Funeral
7.7
Funeral

Album de Arcade Fire (2004)

Il me semble important de replacer Funeral dans son contexte. Au début des années 2000 le rock n'est pas vraiment à l'honneur, si bien que certains vont même jusqu'à déclarer sa mort. La britpop est définitivement terminée tandis qu'à la radio ne passent plus que des groupes qui entament leur déclin tels Muse, Placebo ou les RHCP. Autre coup dur, Radiohead semble avoir lâché ses guitares pour les machines après 2 albums marquants. Mais le début des années 2000, c'est aussi la mode du « revival » : des groupes comme les Strokes, les White stripes, les Libertines ou encore Interpol dans un autre registre sortent de (très) bons albums mais ne cherchent pas à se défaire de leurs influences 70's pour proposer quelque chose de nouveau, de marquant.

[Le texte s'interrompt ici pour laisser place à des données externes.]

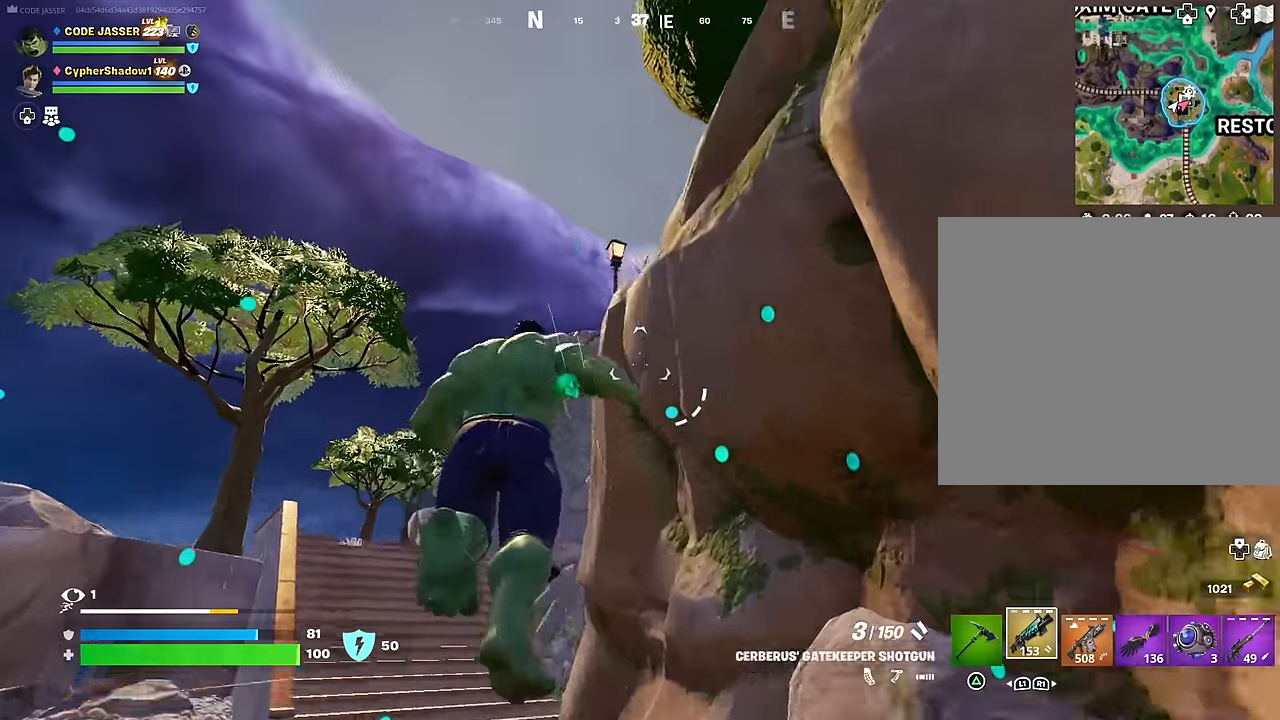
{"buttons": [], "left_stick": "up", "right_stick": "down-right", "events": [[33, "right_stick", "up"], [167, "right_stick", "center"], [233, "CROSS", "down"], [317, "CROSS", "up"], [333, "right_stick", "down-left"], [383, "right_stick", "down"], [483, "right_stick", "down-right"]]}
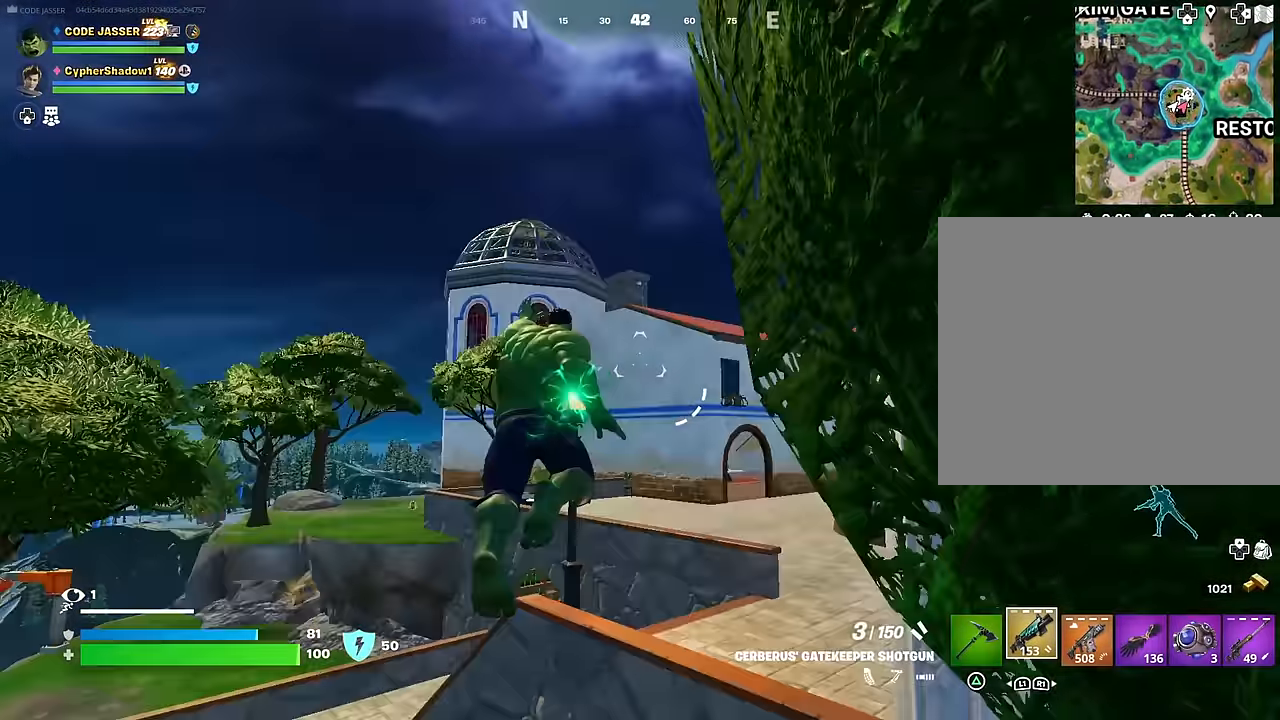
{"buttons": [], "left_stick": "up-right", "right_stick": "up-right", "events": [[83, "right_stick", "center"], [133, "left_stick", "up-right"], [200, "right_stick", "right"], [317, "right_stick", "center"], [450, "right_stick", "up-right"]]}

Et c'est peut-être ce contexte favorable qui, au delà de l'énorme qualité du disque, a valu au collectif canadien (7 membres, et davantage encore sur scène) une réception aussi positive. En effet malgré un bon EP passé inaperçu, Arcade Fire a surpris tout le monde avec cet album nommé Funeral. Et quel album ! Difficile de croire qu'il s'agit d'un premier essai tant il est ambitieux, mature, et surtout d'une qualité exceptionnelle. Encore inconnu à la sortie de Funeral en 2004, le groupe devient tout simplement une des meilleures formations du monde ainsi que la 'sensation' indé de 2004-2005, au point de recevoir le titre légèrement exagéré de «sauveurs du rock» de la part de certains journalistes. Sûrement un des plus gros battage médiatique indé (appelé plus communément «hype») de la décennie, avec tous les détracteurs que cela peut engendrer. A vrai dire, le fait même que Funeral ait survécu à une telle hype et possède 8 ans après une des plus grosses moyennes du site pour un album post-2000 est sûrement un gage de qualité.


De manière générale, Funeral est l'un des derniers albums à avoir approché l'unanimité dans le monde de la musique. Pas l'unanimité totale évidemment, ni celle de certains classiques rocks comme un album des Doors ou de Led Zep par exemple (bien meilleurs diront certains et surtout bien plus influents), mais c'est avec un certain plaisir que je le vois côtoyer ceux-là dans d'honnêtes tops personnels. De plus il me semble que Funeral est un bon argument contre les boulets qui s'acharnent à penser que la bonne musique n'existe plus de nos jours (vous savez, ceux qui sont en top comment sur les vidéos oldies de Youtube), s'ils ne sont pas déjà trop obtus pour l'apprécier...
L'enjeu n'est donc pas, en 2012, de faire du prosélytisme bien qu'il le mérite – et que 600 notes ça n'est pas énorme même pour SC –, mais plutôt d'essayer d'expliquer pourquoi je considère Funeral comme un des tous meilleurs albums des années 2000, et peut-être de permettre à certains qui ne voyaient en Funeral qu'un album «juste bon» de le réécouter, pourquoi pas sous un autre angle. C'est de toute façon le mieux que je puisse faire étant donné la très bonne critique, juste et concise, du Chien de Sinope !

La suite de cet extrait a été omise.